Use of Artificial Intelligence for Barrier Integrity Detection in Porcine Small Intestinal Epithelial Cells

Abstract

Given the importance of monitoring intestinal permeability and the significant healthcare cost associated with the gut barrier disruption, automatic detection of barrier disruption pattern in porcine intestinal epithelial cells (IPEC-J2) using automatically computer-aided detection models based on a deep convolutional neural network for early detection and interpretation in measuring intestinal permeability is an area of active research and adequate experimental models are required to further understand the grade of localization and disruption of IPEC-J2 tight junction proteins. In the present study, a deep learning-based ensemble model to build a classifier to automatically analyze and extract features from input images in order to accurately assess the grade of localization and disruption of tight junction proteins (TJ) in IPEC-J2 have been proposed. Different data augmentation techniques including horizontal and vertical flips, rotating, zooming, contrast adjustment and brightness enhancement with different parameters are employed to increase the dataset size and tackle the over-fitting problem.
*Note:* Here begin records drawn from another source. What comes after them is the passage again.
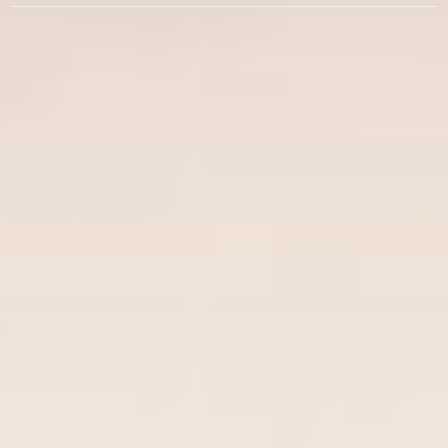
ビ
ゲ
ー
シ
ョ
ン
At first, the experiments began with evaluating the performance of 8 state-of-the-art deep CNN architectures namely, VGG-Net, InceptionV3, MobileNet, DenseNet, Xception, NAS-Net, InceptionResNetV2 and ResNet models on IPEC-J2 cell image classification. Transfer learning is a common strategy in training deep CNN models. Using this strategy, the weights that are already learned on a cross-domain dataset to initialize weights of deep CNN models can be transferred in this research. The final results showed that the deep CNN ensemble of InceptionV3 and DenseNet201 achieved the best result with an accurate detection rate of 99.22% than the individual InceptionV3 architecture (95.03%) and the individual DenseNet201 architecture (91.11%). The second-best ensemble architecture was the ensemble of InceptionV3 and MobileNet with an accuracy of 97.78% than the individual InceptionV3 architecture (95.03%) and the individual MobileNet architecture (95.82%.) Collectively, employing CNN models could be considered as an automatic visual inspection system for the recognition, grading of expression, localization and disruption of tight junction proteins in epithelial cells with less misdiagnosis (false positive or false negative) and error rate, and also reduce the heavy workload of manual diagnosis.